= What the exercise asks =
Where a picture appears, leave it out, and print the rest of the records as they are.

(Page-level text extractions)

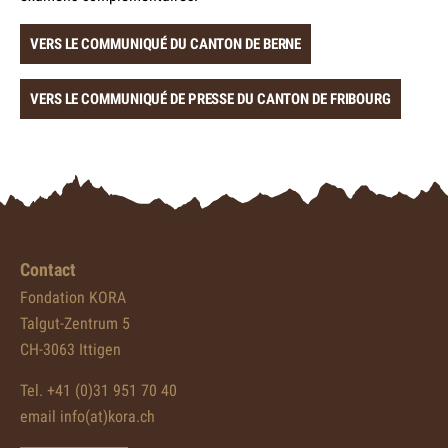
VERS LE COMMUNIQUÉ DU CANTON DE BERNE
VERS LE COMMUNIQUÉ DE PRESSE DU CANTON DE FRIBOURG
Contact
Fondation KORA
Talgut-Zentrum 5
CH-3063 Ittigen
Tel. +41 (0)31 951 70 40
email info(at)kora.ch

= Response =
VERS LE COMMUNIQUÉ DU CANTON DE BERNE
VERS LE COMMUNIQUÉ DE PRESSE DU CANTON DE FRIBOURG
Contact
Fondation KORA
Talgut-Zentrum 5
CH-3063 Ittigen
Tel. +41 (0)31 951 70 40
email info(at)kora.ch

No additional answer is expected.